Malgré tout, ces «bonnes nouvelles» sont balayées par les autres critères : le poids spécifique, notamment, n’est pas bon. Il affiche 73 kg/hl de moyenne sur la zone d’Emc2 (sur grains nettoyés), 71,5 au Gpb et 70,5 chez Lorca, loin des niveaux exigés par la meunerie. Les taux de protéines, inférieurs à 11 %, sont également loin des normes pour la meunerie. «Nous allons devoir travailler les grains pour répondre aux débouchés de la meunerie. Ça va représenter un coût supplémentaire», confie Gilles Lassagne. «Compte-tenu de l’année, des discussions sont en cours avec nos clients. C’est là où l’état sanitaire à son importance. Nous allons pouvoir livrer, mais certainement pas au prix du blé meunier», complète le responsable d’Emc2.

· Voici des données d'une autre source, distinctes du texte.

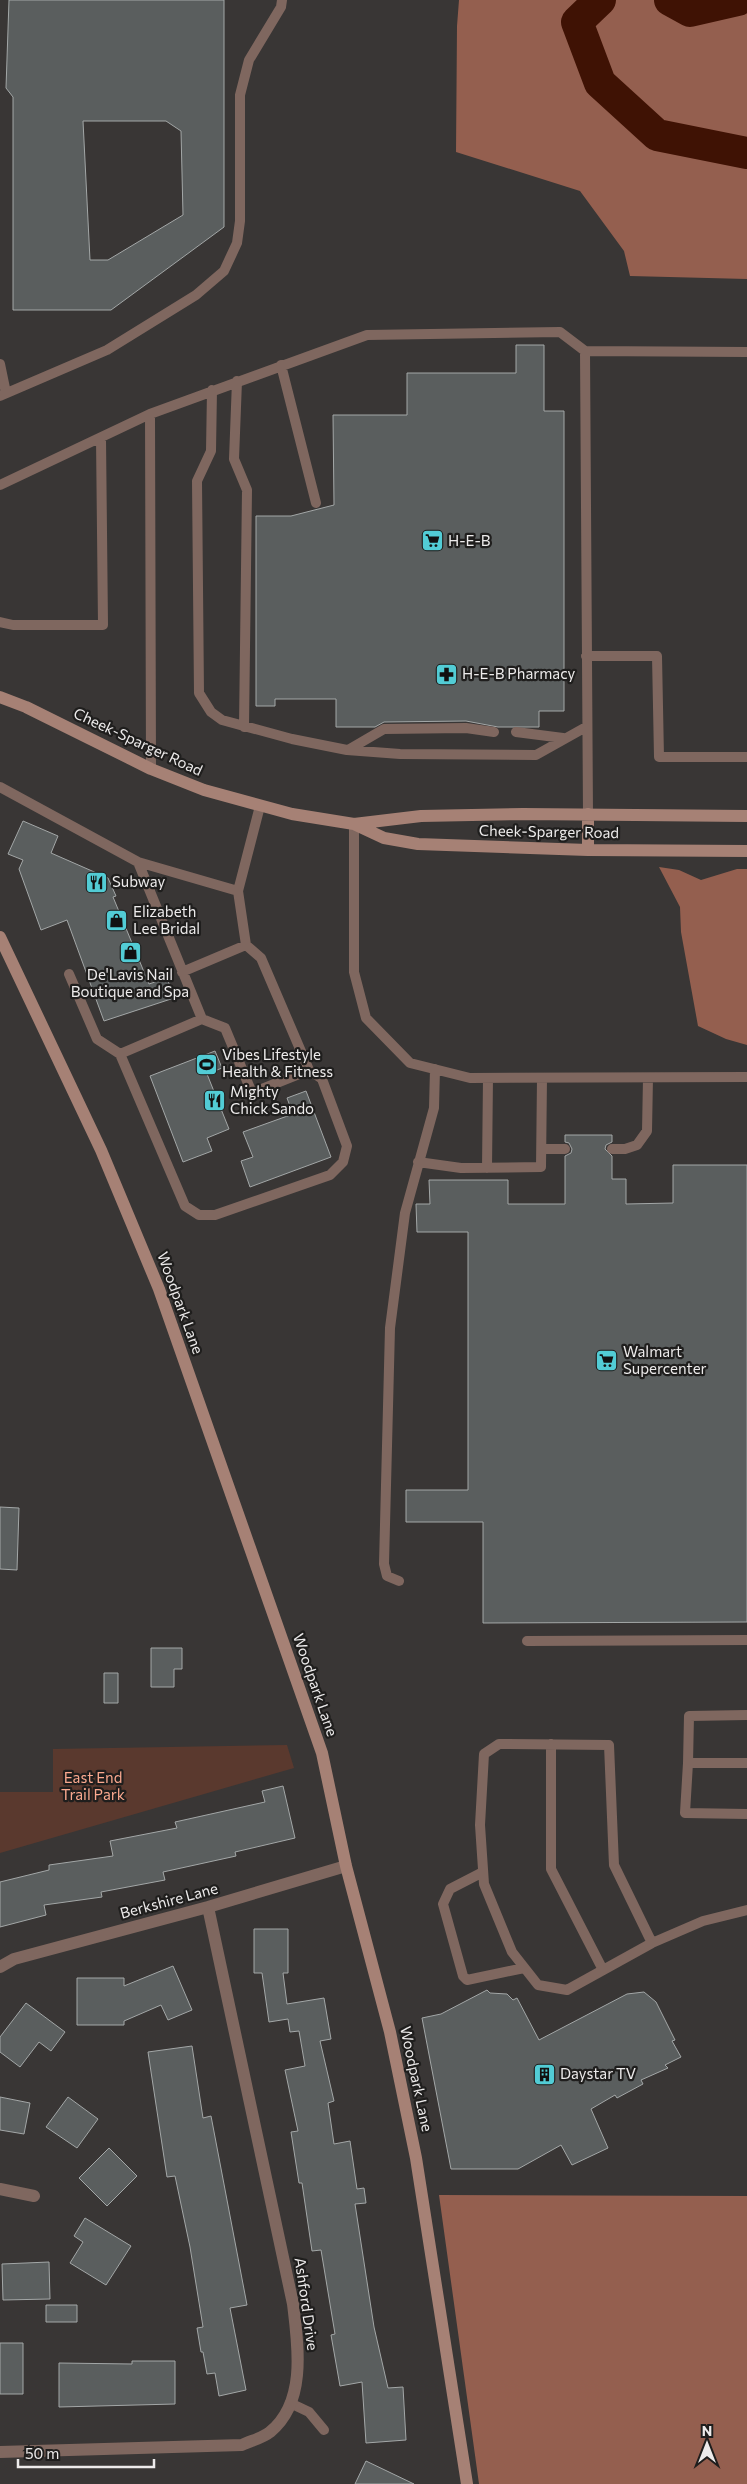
<svg xmlns="http://www.w3.org/2000/svg" width="747" height="2484" font-family="Commissioner,sans-serif">
<style>
.green{fill:#5a392e}
.forest{fill:#945f4f}
.lines{fill:none;stroke-linecap:round;stroke-linejoin:round}
.river{stroke:#3f1204;stroke-width:32}
.building{fill:#5a5e5e;stroke:#a3a7a7;fill-rule:evenodd}
.lane{stroke:#7f675f;stroke-width:10}
.street{stroke:#7f675f;stroke-width:12}
.secondary{stroke:#a68175;stroke-width:12}
.labels{text-anchor:middle;stroke-width:4.5;stroke-linejoin:round;paint-order:stroke}
.poi-label{font-size:15px;fill:#edebeb;stroke:#1f1e1d;text-anchor:start}
.street-label{font-size:15px;fill:#edebeb;stroke:#1f1e1d}
.park-label{font-size:15px;fill:#fba98f;stroke:#1f1e1d}
</style>
<rect width="100%" height="100%" fill="#393635"/>
<path class="green" d="M287 1745 294 1768 0 1853V1792H53V1749Z"/>
<path class="forest" d="M459 0H747V279L630 276 624 251 580 191 456 152 457 26Z
M659 867 679 870 701 880 737 869H747V1045L726 1039 698 1026 681 932 680 907Z
M439 2195 747 2196V2484H479Z"/>
<g class="lines">
<path class="river" d="M600 0 577 22 600 83 657 135 747 153
M670 0 690 11 738 0"/>
</g>
<path class="building" d="M9 0H224V227L111 310H13V97L6 88ZM83 121H166L181 131 183 215 108 260H90Z
M516 345H544V411H564V711H539V727H498L466 721 384 722 375 727H336V699H275V706H256V516H291L334 505 333 415H407V373H516Z
M23 821 58 836 51 853 108 878 116 896 113 897 149 984 167 978 174 998 104 1021 67 920 41 930 19 869 23 860 8 854Z
M215 1051 222 1068 207 1074 229 1129 207 1138 212 1151 183 1162 150 1076Z
M306 1091 331 1157 250 1187 241 1161 253 1157 243 1132 293 1114 287 1098Z
M565 1135H612V1142L606 1145 605 1149 612 1156V1179H626V1204L673 1203V1165H747V1622L483 1623V1522H406V1490H468V1232H417L416 1204H430L429 1180H508V1204H565V1156L571 1153 572 1149 569 1143 565 1142Z
M0 1507 19 1508 17 1570 0 1569Z
M151 1648H182V1669H174V1687H151Z
M104 1673H118V1703H104Z
M283 1786 295 1838 235 1852 236 1856 163 1872 165 1880 101 1892 102 1897 44 1905 46 1915 0 1927V1882L49 1870V1865L113 1856 110 1841 177 1828 175 1822 265 1802 262 1791Z
M254 1929H288V1973H283L287 2004 324 1998 331 2039 320 2041 334 2101 328 2103 334 2144 350 2141 357 2189 364 2188 366 2203 355 2204 374 2327 388 2388 403 2387 406 2440 366 2443 362 2382 340 2386 331 2335 335 2334 321 2250 312 2251 302 2183H299L291 2132 298 2131 285 2070 305 2066 299 2031 290 2032 288 2019 269 2022 262 1973H254Z
M173 1966 192 2010 168 2020 161 2005 124 2021V2025H77V1978H124V1986Z
M487 1990 490 1993 507 1994 513 2000 517 1998 539 2040 627 1994 644 1992 656 2002 675 2040 672 2041 681 2057 665 2065 668 2068 641 2080 643 2084 617 2098 615 2095 591 2109 608 2148 572 2165 561 2145 518 2169H451L422 2018 441 2014Z
M26 2003 65 2032 51 2051 39 2042 20 2067 0 2052V2037Z
M192 2046 203 2118 211 2116 247 2305 230 2308 246 2390 219 2396 215 2373 207 2374 203 2352H201L197 2328 203 2327 190 2247 175 2176 167 2177 148 2052Z
M0 2097 30 2103 24 2134 0 2130Z
M68 2097 98 2119 77 2148 46 2127Z
M109 2148 137 2176 107 2206 79 2178Z
M85 2218 131 2246 106 2285 70 2263 83 2242 74 2236Z
M49 2262 50 2299 3 2300 2 2264Z
M46 2305H77V2322H46Z
M0 2343H23V2394H0Z
M132 2361H175V2404L59 2407V2363L132 2364Z
M366 2461 414 2484H355Z"/>
<g class="lines">
<path class="lane" d="M0 364 6 393
M281 365 316 503
M237 381 234 459 247 490 244 727
M212 390 211 451 197 481 199 693 211 712 222 720 292 739 347 750 400 754 536 755 586 727
M0 396 107 350 196 295 224 271 237 243 240 221V95L249 60 281 7 282 0
M150 414 151 769
M0 485 150 414 367 335 560 332 585 351
M0 622 13 625H103L101 438
M586 656H657L659 757H747
M516 732 563 738
M348 750 384 729 466 728 494 732
M0 787 138 862
M588 814 585 351 747 352
M354 824V972L366 1018 410 1063 470 1078 747 1077
M238 891 138 862 202 1019 120 1054 185 1206 199 1215H215L330 1175 343 1162 347 1146 322 1079 309 1070 261 958 246 945 238 891 260 806
M182 972 246 945
M69 974 97 1039 120 1054
M202 1019 225 1028 252 1093 309 1070
M542 1149H565
M612 1149H625L637 1145 647 1131 648 1078
M418 1162 461 1168 541 1167 542 1078
M487 1168 488 1078
M399 1581 387 1576 384 1564 390 1328 405 1213 434 1108 435 1069
M527 1641 747 1640
M747 1715 689 1716 688 1763H747
M551 1744V1869L603 1970
M688 1763 685 1813 747 1814
M483 1872 450 1889 443 1904 463 1976 467 1980 524 1968
M652 1943 614 1865 609 1745 499 1744 484 1754 480 1825 484 1884 512 1952 538 1985 567 1990 652 1943 703 1921 747 1910
M290 2403 309 2412 324 2430"/>
<path class="street" d="M0 1967 14 1959 208 1907 346 1866
M0 2189 34 2196
M0 2452 242 2445C250 2441 263 2438 270 2432 307 2402 298 2345 293 2304L208 1907"/>
<path class="secondary" d="M0 697 26 707 151 769 204 790 292 814 354 824 384 838 418 844 588 850 747 851
M588 814V850
M354 824 421 816 523 814 747 816
M0 937 101 1150 159 1289 322 1753 346 1866 390 2032 416 2158 467 2484"/>
</g>
<defs>
<symbol id="supermarket-square" viewBox="-11 -11 22 22"><rect x="-9" y="-9" width="18" height="18" rx="4" fill="#52ccd5" stroke="#1f1e1d"/><path d="M-6-5.5h2.5l.6 2H6L4.5 2H-2.5L-4.4-4H-6ZM-1.5 3.2a1.3 1.3 0 1 0 .1 0ZM3 3.2a1.3 1.3 0 1 0 .1 0Z" fill="#111"/></symbol>
<symbol id="pharmacy-square" viewBox="-11 -11 22 22"><rect x="-9" y="-9" width="18" height="18" rx="4" fill="#52ccd5" stroke="#1f1e1d"/><path d="M-2-6h4v4h4v4h-4v4h-4v-4h-4v-4h4Z" fill="#111"/></symbol>
<symbol id="restaurant-square" viewBox="-11 -11 22 22"><rect x="-9" y="-9" width="18" height="18" rx="4" fill="#52ccd5" stroke="#1f1e1d"/><path d="M-5-6h1v4h1v-4h1v4h1v-4h1v5L-1.5 .5V6h-2V.5L-5-1ZM5-6V6H3V1.5H1.5Q1.5-4 5-6Z" fill="#111"/></symbol>
<symbol id="shop-square" viewBox="-11 -11 22 22"><rect x="-9" y="-9" width="18" height="18" rx="4" fill="#52ccd5" stroke="#1f1e1d"/><path d="M-5-2.5h2.3a2.7 3.5 0 0 1 5.4 0H5L5.5 6h-11ZM-1.5-2.5h3a1.5 2.3 0 0 0-3 0Z" fill="#111"/></symbol>
<symbol id="stadium-square" viewBox="-11 -11 22 22"><rect x="-9" y="-9" width="18" height="18" rx="4" fill="#52ccd5" stroke="#1f1e1d"/><path d="M0-5a6.5 5 0 1 0 0 10a6.5 5 0 1 0 0-10ZM-3.5-1.8h7v3.6h-7Z" fill="#111"/></symbol>
<symbol id="building-square" viewBox="-11 -11 22 22"><rect x="-9" y="-9" width="18" height="18" rx="4" fill="#52ccd5" stroke="#1f1e1d"/><path d="M-4-6H4V6H1V3H-1V6H-4ZM-2.5-4.3h1.7v1.8h-1.7ZM.8-4.3h1.7v1.8H.8ZM-2.5-1h1.7V.8h-1.7ZM.8-1h1.7V.8H.8Z" fill="#111"/></symbol>
</defs>
<g fill-rule="evenodd">
<use href="#supermarket-square" x="420" y="528" width="25" height="25"/>
<use href="#pharmacy-square" x="434" y="662" width="25" height="25"/>
<use href="#restaurant-square" x="84" y="870" width="25" height="25"/>
<use href="#shop-square" x="104" y="908" width="25" height="25"/>
<use href="#shop-square" x="118" y="940" width="25" height="25"/>
<use href="#stadium-square" x="194" y="1052" width="25" height="25"/>
<use href="#restaurant-square" x="202" y="1088" width="25" height="25"/>
<use href="#supermarket-square" x="594" y="1348" width="25" height="25"/>
<use href="#building-square" x="532" y="2062" width="25" height="25"/>
</g>
<g class="labels">
<g class="poi-label">
<text x="448" y="546">H-E-B</text>
<text x="462" y="679">H-E-B Pharmacy</text>
<text x="112" y="887">Subway</text>
<text x="133" y="917">Elizabeth<tspan x="133" dy="17">Lee Bridal</tspan></text>
<text x="130" y="980" text-anchor="middle">De'Lavis Nail<tspan x="130" dy="17">Boutique and Spa</tspan></text>
<text x="222" y="1060">Vibes Lifestyle<tspan x="222" dy="17">Health &amp; Fitness</tspan></text>
<text x="230" y="1097">Mighty<tspan x="230" dy="17">Chick Sando</tspan></text>
<text x="623" y="1357">Walmart<tspan x="623" dy="17">Supercenter</tspan></text>
<text x="560" y="2079">Daystar TV</text>
</g>
<g class="street-label">
<text transform="translate(138 742) rotate(25)" y="5">Cheek-Sparger Road</text>
<text transform="translate(549 832) rotate(1)" y="5">Cheek-Sparger Road</text>
<text transform="translate(180 1303) rotate(70)" y="5">Woodpark Lane</text>
<text transform="translate(315 1685) rotate(71)" y="5">Woodpark Lane</text>
<text transform="translate(169 1901) rotate(-15)" y="5">Berkshire Lane</text>
<text transform="translate(416 2079) rotate(78)" y="5">Woodpark Lane</text>
<text transform="translate(306 2304) rotate(82)" y="5">Ashford Drive</text>
</g>
<g class="park-label">
<text x="93" y="1783">East End<tspan x="93" dy="17">Trail Park</tspan></text>
</g>
</g>
<g transform="translate(707 2444)" stroke="#1f1e1d" stroke-width="4" paint-order="stroke">
<path d="M0-4L9 19L0 12L-9 19Z" fill="#edebeb"/>
<text y="-8" font-size="14" font-weight="bold" text-anchor="middle" fill="#edebeb">N</text>
</g>
<path d="M18 2459v8h136v-8" fill="none" stroke="#edebeb" stroke-width="2.5"/>
<text x="25" y="2459" font-size="15" fill="#edebeb" stroke="#1f1e1d" stroke-width="4" paint-order="stroke">50 m</text>
</svg>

Orges de printemps, très hétérogènes

Dernière culture récoltée, l’orge de printemps n’affiche pas de meilleurs résultats que ses congénères d’hiver. «Les orges de printemps ont été semées tard, dans des conditions souvent difficiles. Elles se sont rattrapées en végétation», retrace David Meder. Mais ça n’a pas suffi. À la Cal et Emc2, le rendement potentiel moyen devrait tourner autour de 45 q/ha, avec une très grande hétérogénéité. «Ça va de moins de 30 q/ha dans certains secteurs à plus de 70 q/ha dans certaines parcelles : celles situées dans les zones superficielles, où les orges ont pu être semées précocement».

À noter, la présence de ramulariose en fin de cycle. Côté qualité, les calibrages sont plutôt faibles. Concernant le taux de protéines, «il faut distinguer la première partie de récolte, avec les orges semées précocement, qui sont à moins de 9,5 % et la deuxième partie de récolte, qui atteint plus de 10 %», souligne David Meder.

«2024 est une année plus que complexe, conclut Jean-Marie Guerber. Les marchés ne s’emballent pas. Les trésoreries étaient déjà tendues avant le début de la moisson. La situation ne va guère s’améliorer». Les espoirs reposent aujourd’hui sur le maïs et le tournesol. «Les agriculteurs ne se laissent pas abattre, les semis de colza se font actuellement dans de bonnes conditions».